Martin W. Doyle

Martin W. Doyle

Fellow: Awarded 2009
Field of Study: Geography and Environmental Studies

Competition: US & Canada

University of North Carolina, Chapel Hill

Martin Doyle is an associate professor in the Department of Geography, and the Institute for the Environment at the University of North Carolina – Chapel Hill. His research and writing is focused on rivers. Spending his childhood in southern Mississippi and part of his education at Ole Miss, he developed a long-term interest specifically in the rivers of the U.S. South. He has designed rivers, blown up dams, and flooded wetlands, all in the name of science.

Mr. Doyle teaches and conducts research at the interface of science, engineering, economics, and policy of environmental management and restoration. He works in collaboration with ecologists, engineers, and economists, as well as with state and federal agencies, and private industry. In addition to basic research on biophysical processes that occur in rivers, he also tries to understand how science, policies, and markets interact to destroy or restore natural ecosystems. He has developed long-term research programs in which he and his students work alongside environmental entrepreneurs to more fully appreciate the realities and financial motivations for private investment in environmental markets.

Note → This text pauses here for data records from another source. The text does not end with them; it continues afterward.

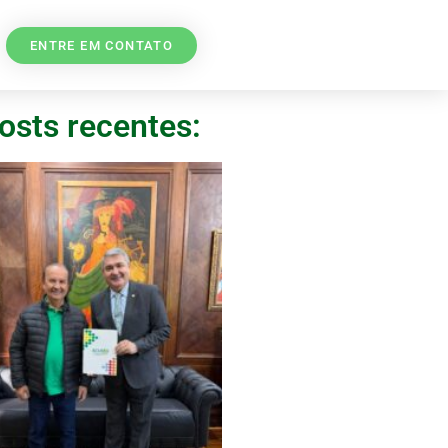
ENTRE EM CONTATO
osts recentes: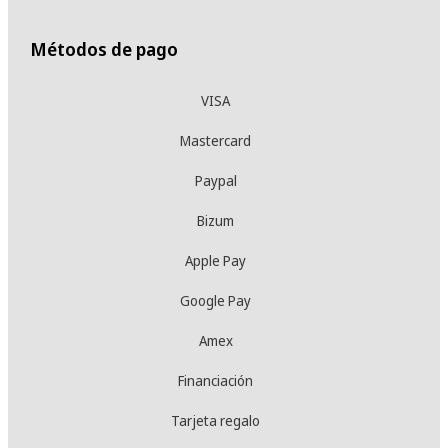
Métodos de pago
VISA
Mastercard
Paypal
Bizum
Apple Pay
Google Pay
Amex
Financiación
Tarjeta regalo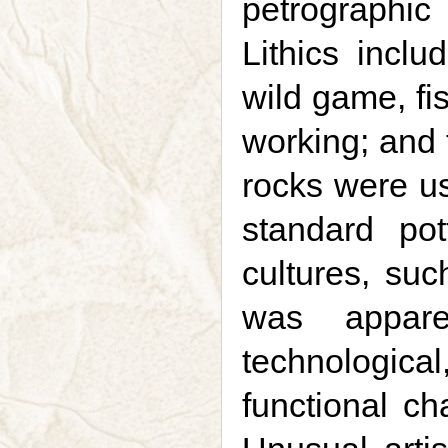
petrographic
Lithics inclu
wild game, fi
working; and 
rocks were us
standard po
cultures, s
was appare
technologica
functional ch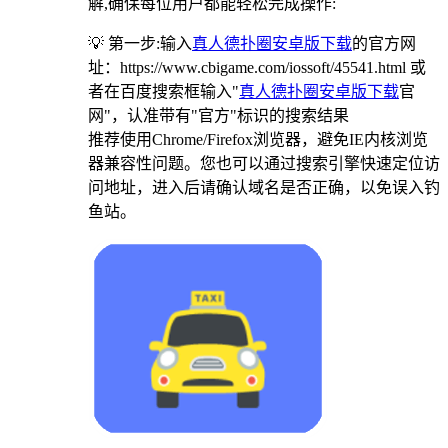
解,确保每位用户都能轻松完成操作:
💡 第一步:输入
真人德扑圈安卓版下载
的官方网
址：https://www.cbigame.com/iossoft/45541.html 或
者在百度搜索框输入"
真人德扑圈安卓版下载
官
网"，认准带有"官方"标识的搜索结果
推荐使用Chrome/Firefox浏览器，避免IE内核浏览
器兼容性问题。您也可以通过搜索引擎快速定位访
问地址，进入后请确认域名是否正确，以免误入钓
鱼站。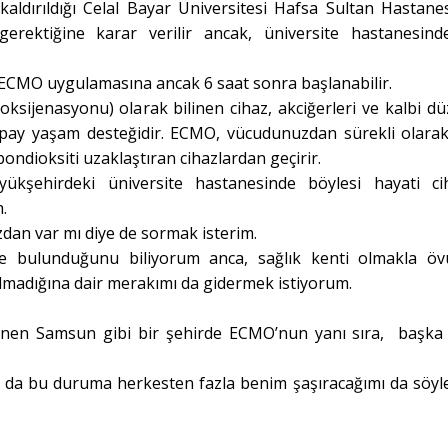
kaldırıldığı Celal Bayar Üniversitesi Hafsa Sultan Hastane
erektiğine karar verilir ancak, üniversite hastanesin
 ECMO uygulamasına ancak 6 saat sonra başlanabilir.
sijenasyonu) olarak bilinen cihaz, akciğerleri ve kalbi d
 yapay yaşam desteğidir. ECMO, vücudunuzdan sürekli olara
ndioksiti uzaklaştıran cihazlardan geçirir.
ükşehirdeki üniversite hastanesinde böylesi hayati ci
.
dan var mı diye de sormak isterim.
e bulunduğunu biliyorum anca, sağlık kenti olmakla ö
lmadığına dair merakımı da gidermek istiyorum.
linen Samsun gibi bir şehirde ECMO’nun yanı sıra, başka 
rsa da bu duruma herkesten fazla benim şaşıracağımı da söy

Martin Doyle holds a Ph.D. in Earth Science from Purdue University, a Masters in Environmental Engineering from Ole Miss, and a Bachelors in Physics and Math from Harding University. He has received several research awards including a National Science Foundation Early Career Award (2005), the Nystrom Award from the Association of American Geographers (2004), the Horton Grant from the American Geophysical Union (2001), and the Chorafas Prize from the Chorafas Foundation in Switzerland (2002). For his work in bridging environmental science and policy, in 2008 he was named an Aldo Leopold Leadership Fellow by Stanford University, and received a GlaxoSmithKline Faculty Fellowship for Public Policy from the Institute for Emerging Issues.

He teaches courses in river processes, environmental geography, and river restoration, with courses ranging from 6 to 200 students. He advises graduate students and post-docs in geography, environmental engineering, and ecology.

Martin Doyle will use his time as a Guggenheim Fellow to complete a book on the history and political economy of rivers of the U.S. South.